7.7. Normalization¶
ml.Model.predict() takes a list of inputs because some
networks have more than one input tensor, but the list has no way
to carry per-input arguments inline – there is no kwarg slot for
“crop this input to (x, y, w, h) but leave the other inputs
alone”. ml.preprocessing.Normalization is the wrapper that
fills that gap. A Normalization instance holds the
parameters for one input; the script passes the wrapped input in
the predict list whenever it needs anything other than the defaults.
The most common reason to reach for it is to crop a specific region of the captured frame into the network instead of the whole image.
7.7.1. Parameters¶
Normalization(scale=(0.0, 1.0),
mean=(0.0, 0.0, 0.0),
stdev=(1.0, 1.0, 1.0),
roi=None)
roi–(x, y, w, h)rectangle in the source frame to crop before resizing. Defaults to the whole frame. Most uses ofNormalizationset just this parameter.scale– the(min, max)range floating-point input tensors expect after normalization. The pixel range0..255is mapped linearly into this range. Common values are(0.0, 1.0)for ReLU-trained networks and(-1.0, 1.0)for symmetrically- normalised networks.mean– per-channel(R, G, B)mean subtracted from the image after scaling. Matches the channel statistics the network was trained against –(0.485, 0.456, 0.406)for ImageNet-derived networks is the canonical example. Grayscale networks reduce the mean to a luma value using the standard0.299*R + 0.587*G + 0.114*B.stdev– per-channel(R, G, B)standard deviation the image is divided by after the mean is subtracted, again matching the network’s training statistics. Reduced to luma the same way for grayscale networks.

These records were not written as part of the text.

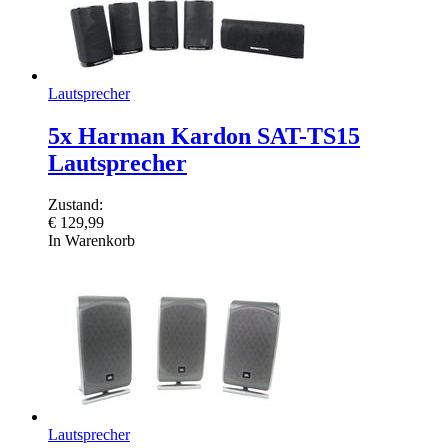
Lautsprecher
5x Harman Kardon SAT-TS15
Lautsprecher
Zustand:
€
129,99
In Warenkorb
Lautsprecher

7.7.2. When parameters matter¶
scale, mean, and stdev are ignored when the network’s
input_dtype is int8 or uint8. For
integer-input networks the cropped image bytes are written into the
tensor directly and the network’s own
input_scale and
input_zero_point handle the int-to-real
conversion. The three parameters matter only when the network
expects floating-point input.
roi is read in every case – it controls which part of the
source frame reaches the network regardless of the input dtype.
7.7.3. ROI and resize¶
The ROI is bilinearly scaled from its source dimensions to the network’s input dimensions. The image is centred in the destination and the scaling fills the destination – it does not preserve aspect ratio. A non-square ROI fed to a square network input comes out horizontally or vertically stretched.
Whether the stretch matters depends on the network. Face detection
and landmark models like the MediaPipe family (BlazeFace,
FaceLandmarks, HandLandmarks, MoveNet) were trained against square
crops and degrade quickly when the input aspect ratio is off; for
those, the application needs to give them a square ROI – either by
capturing at a square framesize through window() or
by cropping with the roi= parameter. YOLO-family object
detectors are typically trained with augmentation that includes
random stretches and accept non-square ROIs without much accuracy
loss; passing the full captured frame straight in is usually fine.
When the network’s input dimensions match the ROI exactly the scale collapses to a copy, which is the cheapest case.
7.7.4. Overriding the default¶
predict() wraps each image.Image input
with Normalization() automatically – the default parameters
above. Most models that ship with the cam were trained against
pixel ranges the defaults already cover, so the common case is to
pass the image directly:
result = model.predict([img])
To use a custom ROI – the most common override – build a
Normalization with the ROI set and bind the image to it:
from ml.preprocessing import Normalization
norm = Normalization(roi=(80, 60, 160, 120))
result = model.predict([norm(img)])
To match a network’s training-time channel statistics, set the floating-point parameters:
norm = Normalization(scale=(0.0, 1.0),
mean=(0.485, 0.456, 0.406),
stdev=(0.229, 0.224, 0.225))
result = model.predict([norm(img)])
Calling the Normalization instance on the image returns a
new bound instance the engine fills the tensor from. The bound
instance is what predict accepts in place of the raw image, and
because it is a per-input object, a multi-input network can mix
images with different ROIs in the same predict list.
For networks that expect inputs the application has already
produced in tensor form – a buffer from a peripheral, an
ndarray computed by another pipeline,
non-image numeric data – skip Normalization entirely and
pass the ndarray or a callable that produces it. predict()
passes those through to the engine without wrapping.